Ramkrishna Sharma
Ramkrishna Sharma

Reputation: 7019

Swift 2.0: Delegate is not working

I have created the class(customAccessaryView) and extends the UIView where I show the Done and Cancel button on UIToolbar which I had loaded from .xib.

Please find the below screenshot for more information.

enter image description here

In my customPickerView class I had declared my protocol methods and delegate and I had bind the doneAction and cancelAction via .xib.

Class : customAccessaryView

@objc protocol customAccessaryDelegate {

  optional func clickONDone()
  optional func clickONCancel()
}

class customAccessaryView : UIView {

 var customView: UIView!
 var delegate:customAccessaryDelegate?    

 override init(frame: CGRect) {
    super.init(frame: frame)

    self.customView = NSBundle.mainBundle().loadNibNamed("CustomAccessary", owner: self, options: nil)[0] as? UIView
    self.addSubview(self.customView)
  }

  required init?(coder aDecoder: NSCoder) {
    super.init(coder: aDecoder)

  }

  @IBAction func doneAction(sender: AnyObject) {

    if let delegate = self.delegate {
        delegate.clickONDone?()
    }

    else {

        print("Not Called")
    }
  }

  @IBAction func cancelAction(sender: AnyObject) {

    if let delegate = self.delegate {
        delegate.clickONCancel?()
    }

    else {            
        print("Not Called")
     }
   }
 }

When I will assign the delegate to another class(createEvent) then the protocol method do not call.

Class : createEvent

class createEvent : UIViewController, customAccessaryDelegate {

  var txtFieldInstance: UITextField!
  var customAV: customAccessaryView!

  override func viewDidLoad() {
        super.viewDidLoad()

    self.customAV = customAccessaryView()
    self.customAV?.delegate = self
  }

  func textFieldShouldBeginEditing(textField: UITextField) -> Bool {

    self.txtFieldInstance = textField
    textField.inputAccessoryView = self.customAV
    return true
  }

  func clickONDone() {

    self.txtFieldInstance.resignFirstResponder()
  }

  func clickONCancel() {
  }
}

As I had used the customAccessaryView for display the inputAccessoryView in keyboard for handling the done and cancel action.

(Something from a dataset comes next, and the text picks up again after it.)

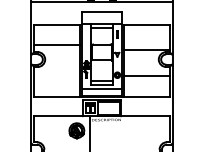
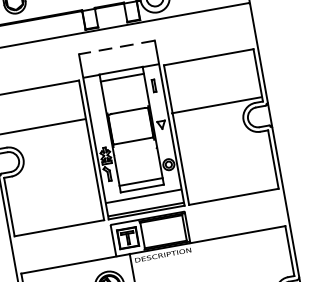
line: (102, 11) -> (117, 46), solid -> dashed
line: (146, 75) -> (225, 155), removed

Also I have assigned the delegate and call the desired method but it did not call it.

Any help is much appreciated.

Update

When I forcefully declared the delegate in init method of customAccessaryView class then it is working. Please look into the below code.

  required init?(coder aDecoder: NSCoder) {
    super.init(coder: aDecoder)

     self.delegate = createEvent()
  }

But I did not provide it forcefully.

Upvotes: 3

Views: 678

Answers (1)

deanWombourne
deanWombourne

Reputation: 38475

EDIT: This answer is wrong :) I missed the line in textFieldShouldBeginEditing:.


In your view did load you have the lines

self.customAV = customAccessaryView()
self.customAV?.delegate = self

The first line doesn't do what you're expecting - I assume you want to get the customAccessoryView you created from the storyboard and set it's delegate? What you're actually doing is creating a new CustomAccessoryView and setting it's delegate. You never add it to your view so the instance you're a delegate to isn't the one you can see on your screen.

You need to make your property an outlet

@IBOutlet var customAV: customAccessaryView!

And attach it in the storyboard to the views you've created in there. Then delete the first line from your viewDidLoad so you're always using the one that's in the storyboard.


NB Here's some (probably unwelcome) advice:

Classes in Swift should start with a capital letter i.e. customAccessaryView should really be CustomAccessaryView. Same goes for protocols. Instances of things start with a lowercase letter so you can easily tell them apart when you're reading through the code.

You've made the delegate method optional, but you then use ! when you call it. If you're going to do that, why bother making it optional in the protocol? (or if you want it to be optional, use delegate.clickONDone?() instead.